▶ YOUR INSTRUCTIONS
Lines to restate from the data below: from the one containing "Центр допомоги та логістики" to the one containing "U ime domaćina", both included. Give them again exactly, and only them.

▶ DATA RECORDS
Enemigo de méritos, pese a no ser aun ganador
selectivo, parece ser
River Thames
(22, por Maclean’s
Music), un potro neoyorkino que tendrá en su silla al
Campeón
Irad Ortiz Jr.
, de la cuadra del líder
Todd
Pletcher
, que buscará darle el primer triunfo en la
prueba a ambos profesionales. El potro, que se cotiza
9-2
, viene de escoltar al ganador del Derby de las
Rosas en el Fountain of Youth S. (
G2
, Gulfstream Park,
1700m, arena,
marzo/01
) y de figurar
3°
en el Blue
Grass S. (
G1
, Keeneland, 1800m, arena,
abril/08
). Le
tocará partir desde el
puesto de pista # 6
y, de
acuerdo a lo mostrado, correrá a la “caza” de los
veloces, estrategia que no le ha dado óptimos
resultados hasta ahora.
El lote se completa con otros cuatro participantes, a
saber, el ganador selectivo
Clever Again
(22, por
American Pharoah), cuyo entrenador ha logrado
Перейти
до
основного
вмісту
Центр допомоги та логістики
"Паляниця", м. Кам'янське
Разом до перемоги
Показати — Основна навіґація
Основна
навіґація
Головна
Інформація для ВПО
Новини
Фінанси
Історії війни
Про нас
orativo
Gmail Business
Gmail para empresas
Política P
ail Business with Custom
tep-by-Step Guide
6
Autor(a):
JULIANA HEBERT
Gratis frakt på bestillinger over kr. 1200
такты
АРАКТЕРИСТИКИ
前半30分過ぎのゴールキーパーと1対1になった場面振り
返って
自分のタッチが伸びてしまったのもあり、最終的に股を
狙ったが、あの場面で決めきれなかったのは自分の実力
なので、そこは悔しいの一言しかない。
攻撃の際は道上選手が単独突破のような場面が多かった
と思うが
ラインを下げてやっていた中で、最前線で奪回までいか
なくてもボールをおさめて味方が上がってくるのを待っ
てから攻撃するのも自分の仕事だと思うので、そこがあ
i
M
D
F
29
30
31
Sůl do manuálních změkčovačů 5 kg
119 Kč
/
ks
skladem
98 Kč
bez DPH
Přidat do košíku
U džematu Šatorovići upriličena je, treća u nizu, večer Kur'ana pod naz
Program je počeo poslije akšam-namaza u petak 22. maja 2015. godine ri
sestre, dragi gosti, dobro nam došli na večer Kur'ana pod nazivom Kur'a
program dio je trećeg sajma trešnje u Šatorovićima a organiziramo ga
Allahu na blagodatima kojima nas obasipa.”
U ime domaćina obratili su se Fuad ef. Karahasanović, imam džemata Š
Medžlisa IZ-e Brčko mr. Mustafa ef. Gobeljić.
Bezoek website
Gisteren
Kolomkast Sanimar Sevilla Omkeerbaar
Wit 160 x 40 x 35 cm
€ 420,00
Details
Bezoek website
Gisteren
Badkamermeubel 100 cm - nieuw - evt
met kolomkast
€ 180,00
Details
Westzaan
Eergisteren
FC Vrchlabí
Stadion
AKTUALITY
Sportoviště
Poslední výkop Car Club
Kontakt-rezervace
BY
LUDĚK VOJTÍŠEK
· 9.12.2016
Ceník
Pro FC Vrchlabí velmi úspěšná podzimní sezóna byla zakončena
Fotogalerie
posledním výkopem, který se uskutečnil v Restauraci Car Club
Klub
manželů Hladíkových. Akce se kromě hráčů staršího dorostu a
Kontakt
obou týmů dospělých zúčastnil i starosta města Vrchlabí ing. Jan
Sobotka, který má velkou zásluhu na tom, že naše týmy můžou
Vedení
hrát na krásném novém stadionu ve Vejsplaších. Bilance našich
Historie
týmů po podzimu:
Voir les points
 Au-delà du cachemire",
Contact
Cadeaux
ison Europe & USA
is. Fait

▶ RESPONSE AREA
Центр допомоги та логістики
"Паляниця", м. Кам'янське
Разом до перемоги
Показати — Основна навіґація
Основна
навіґація
Головна
Інформація для ВПО
Новини
Фінанси
Історії війни
Про нас
orativo
Gmail Business
Gmail para empresas
Política P
ail Business with Custom
tep-by-Step Guide
6
Autor(a):
JULIANA HEBERT
Gratis frakt på bestillinger over kr. 1200
такты
АРАКТЕРИСТИКИ
前半30分過ぎのゴールキーパーと1対1になった場面振り
返って
自分のタッチが伸びてしまったのもあり、最終的に股を
狙ったが、あの場面で決めきれなかったのは自分の実力
なので、そこは悔しいの一言しかない。
攻撃の際は道上選手が単独突破のような場面が多かった
と思うが
ラインを下げてやっていた中で、最前線で奪回までいか
なくてもボールをおさめて味方が上がってくるのを待っ
てから攻撃するのも自分の仕事だと思うので、そこがあ
i
M
D
F
29
30
31
Sůl do manuálních změkčovačů 5 kg
119 Kč
/
ks
skladem
98 Kč
bez DPH
Přidat do košíku
U džematu Šatorovići upriličena je, treća u nizu, večer Kur'ana pod naz
Program je počeo poslije akšam-namaza u petak 22. maja 2015. godine ri
sestre, dragi gosti, dobro nam došli na večer Kur'ana pod nazivom Kur'a
program dio je trećeg sajma trešnje u Šatorovićima a organiziramo ga
Allahu na blagodatima kojima nas obasipa.”
U ime domaćina obratili su se Fuad ef. Karahasanović, imam džemata Š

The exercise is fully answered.